DEFINE_RETRIEVE_QUERY_PROMPT_TEMPLATE = """
<task>
You are a problem solver expert in using a Neo4j database as a knowledge graph. Your task is to solve a given problem by generating a correct Cypher query. You will be provided with the initial problem, existing data in the database, and a previous incorrect Cypher query that returned an empty result. Your goal is to create a new Cypher query that returns the correct results.
</task>

<instructions>
1. Understand the initial problem, the problem nuances and the existing data in the database.
2. Analyze the provided incorrect query to identify why it returned an empty result.
3. Write a new Cypher query to retrieve the necessary data from the database to solve the initial problem. You can use ALL Cypher/Neo4j functionalities.
4. Ensure the new query is accurate and follows correct Cypher syntax and semantics.
• • •
## [What is expected]
Please continue the Cypher retrieval prompt template above, picking up right after its fourth numbered instruction.

## [Data lines]
• • •
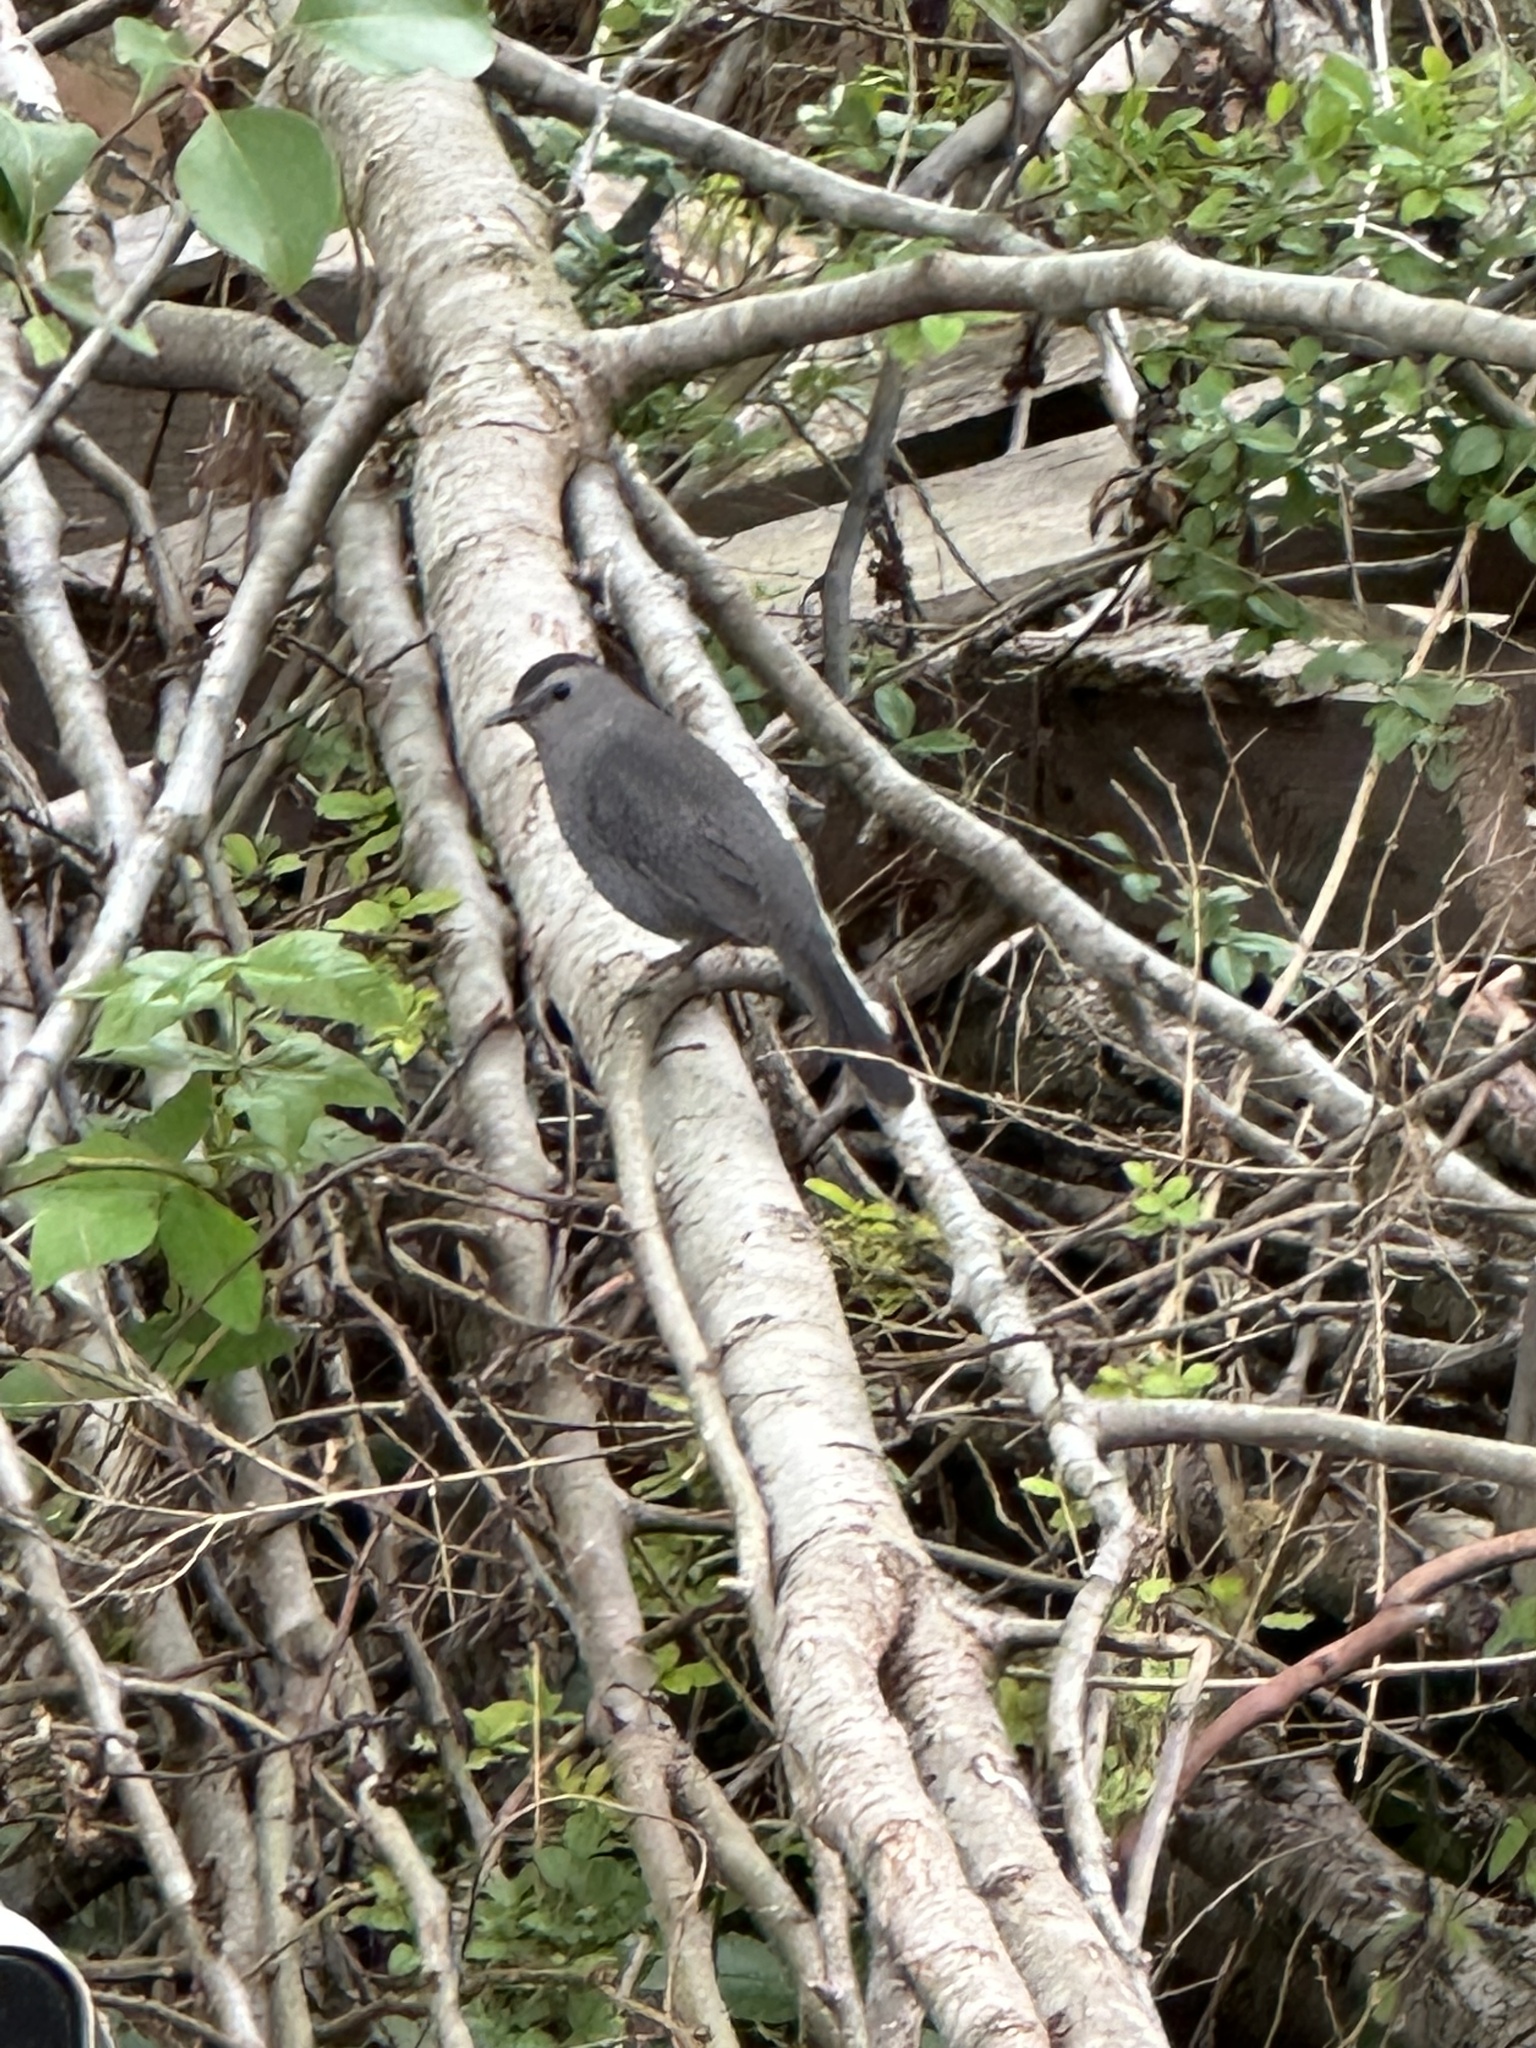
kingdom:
• • •
## [Output for this task]
</instructions>

<examples>

<example_retrieve_1>
Initial problem: Retrieve all books written by "J.K. Rowling".
Existing entities: Author: [{{name: "J.K. Rowling", author_id: "A1"}}, {{name: "George R.R. Martin", author_id: "A2"}}], Book: [{{title: "Harry Potter and the Philosopher's Stone", book_id: "B1"}}, {{title: "Harry Potter and the Chamber of Secrets", book_id: "B2"}}, {{title: "A Game of Thrones", book_id: "B3"}}]
Existing relationships: (A1)-[:WROTE]->(B1), (A1)-[:WROTE]->(B2), (A2)-[:WROTE]->(B3)
Incorrect query:
MATCH (b:Book)-[:WROTE]->(a:Author {{name: "J.K. Rowling"}})
RETURN b.title AS book_title
Solution:
query: 
MATCH (a:Author {{name: "J.K. Rowling"}})-[:WROTE]->(b:Book)
RETURN b.title AS book_title
</example_retrieve_1>

<example_retrieve_2>
Initial problem: List all colleagues of "Bob".
Existing entities: Employee: [{{name: "Alice", employee_id: "E1"}}, {{name: "Bob", employee_id: "E2"}}, {{name: "Charlie", employee_id: "E3"}}], Department: [{{name: "HR", department_id: "D1"}}, {{name: "Engineering", department_id: "D2"}}]
Existing relationships: (E1)-[:WORKS_IN]->(D1), (E2)-[:WORKS_IN]->(D1), (E3)-[:WORKS_IN]->(D2)
Incorrect query:
MATCH (e:Employee {{name: "Bob"}})-[:WORKS_IN]->(d:Department)<-[:WORKS_IN]-(colleague:Employee)
WHERE colleague.name <> "Alice"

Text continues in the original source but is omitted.